The poor corporate governance list includes Pepsi and their misjudged advert, United Airlines forcibly removing a passenger, Uber losing their London license, McDonald’s suffering their first UK strike, and the irresponsible (to say the least) campaign in South Africa that led to the demise of Bell Pottinger.
Now, in the first month of 2018, we can already observe that things are no different. The collapse of construction giant Carillion reminds us of the poor corporate governance practices that came to light in 2017, and the thousands of jobs at risk have the public worried.
Each of these crises relates to poor corporate governance, whether it is the way they view and treat customers, workers or the wider society, all having a profound financial impact. It is the role of organisations to mitigate risk in these circumstances, whether that be preventing the instances from happening, or simply responding to them when they do happen.
It’s not news that high profile crises have a detrimental impact on businesses. What is interesting however is that it is crises revealing weak CSR and poor corporate governance that have the biggest impact. 2017 saw the emergence of corporate governance as a c-suite and government level issue, and for good reason.
Reputation can account for as much as 75 per cent of a company’s value (Source: Economist Intelligence Unit), this indicates the level of risk that companies expose themselves to through inadequate corporate governance mechanisms.
Additionally, according to our research, corporate governance – perceptions of fairness, ethics and transparency – has a more significant impact on company reputation than ever before. Governance now counts for 17.2 per cent of overall reputation, second only to perceptions of products and services.
Business leaders are certainly aware that CSR and corporate governance are important, but alarmingly, it still doesn’t seem to be integral to business strategy.
Soon enough, industry leaders will realise that this needs to be addressed.
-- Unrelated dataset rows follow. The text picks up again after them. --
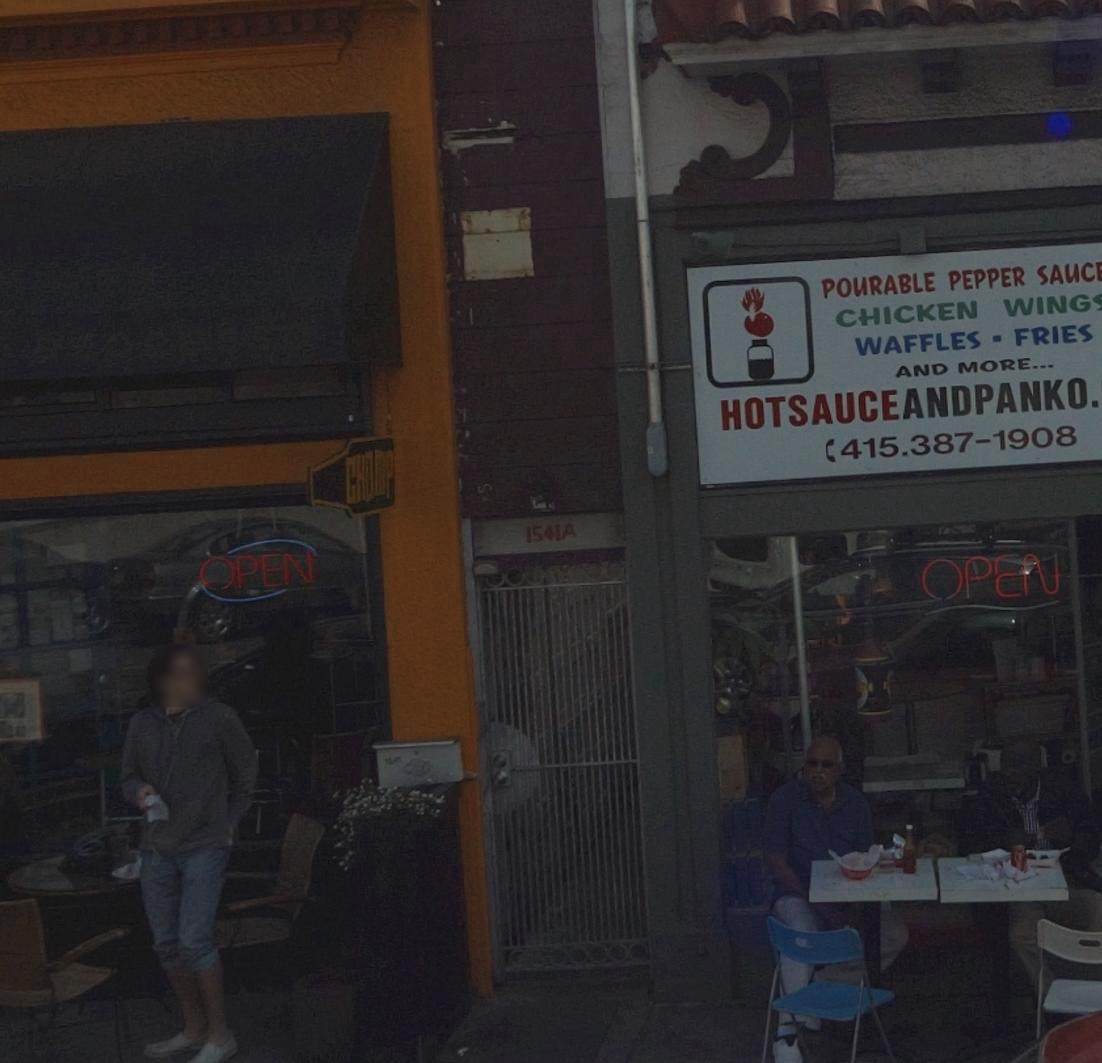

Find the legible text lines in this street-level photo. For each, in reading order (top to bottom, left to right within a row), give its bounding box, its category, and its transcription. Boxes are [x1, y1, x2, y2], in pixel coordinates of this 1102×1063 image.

[819, 260, 1096, 301] None: POURABLE PEPPER SAUC
[834, 293, 1092, 329] None: CHICKEN WING
[852, 322, 1093, 356] None: WAFFLES * FRIES
[892, 357, 1056, 379] None: AND MORE...
[719, 376, 1089, 433] None: HOTSAUCEANDPANKO
[838, 424, 1077, 460] None: 415.387-1908
[343, 448, 395, 505] BusinessName: CHOMP
[525, 522, 580, 545] StreetNumber: 1541A
[198, 550, 315, 593] None: OPEN
[919, 551, 1060, 603] None: OPEN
Now that we are firmly living in the digital age of freely accessible and widely shared information it is impossible to hide poor business practices. Those businesses that place transparency and corporate governance at their heart are the ones that will succeed.
We are already seeing this pay off. According to our data, the companies with the best reputations for CSR in 2017 were Lego, Microsoft and Google. Google had held the top spot, but lost a number of points due to high profile tax scandals. However, the tech giant finds itself in the top three for a number of reasons, one of which is because the leadership is actively engaged in CSR.
Sundar Pichai is a very private CEO, but sees it as his duty to speak up about the causes he believes in, specifically, what he feels are unfair immigration policies put forward by the US president. This is one of the five key principles to having a good reputation in terms of corporate responsibility.
CSR must also align with corporate purpose. Lego and Disney are good examples of companies excelling at this, Lego is known for working to inspire children through play, while the Disney Institute works to help organisations drive positive cultural change.
Thirdly, a CSR agenda has to be about action and not just rhetoric. Google has recently put the business’s values into action, using technology to help respond to the refugee crisis and helping children bring their voices to life with technology, through community outreach.
The fourth principle is that CSR drives internal and external engagement. Campaigns must be consistent inside and outside an organsation. Staff must feel involved and engaged in order for the work to feel authentic and to have a positive impact.
Finally, CSR should focus on human and social interest in order to be relevant and valuable. Cisco launched a very successful “Women Entrepreneurs’ Circle”, while Intel have invested heavily in local communities, giving educational support in technology to local schools and non-profit organisations.
The danger of failing to acknowledge these principles is a drop in overall reputation. Interestingly, considering Google ranked in the top three, Apple saw the biggest drop in the way people perceive its corporate governance.
The company’s closed off approach prevents the general public from learning about the work Apple do beyond their products. And when people don’t know what it is you are doing they tend to assume it isn’t good.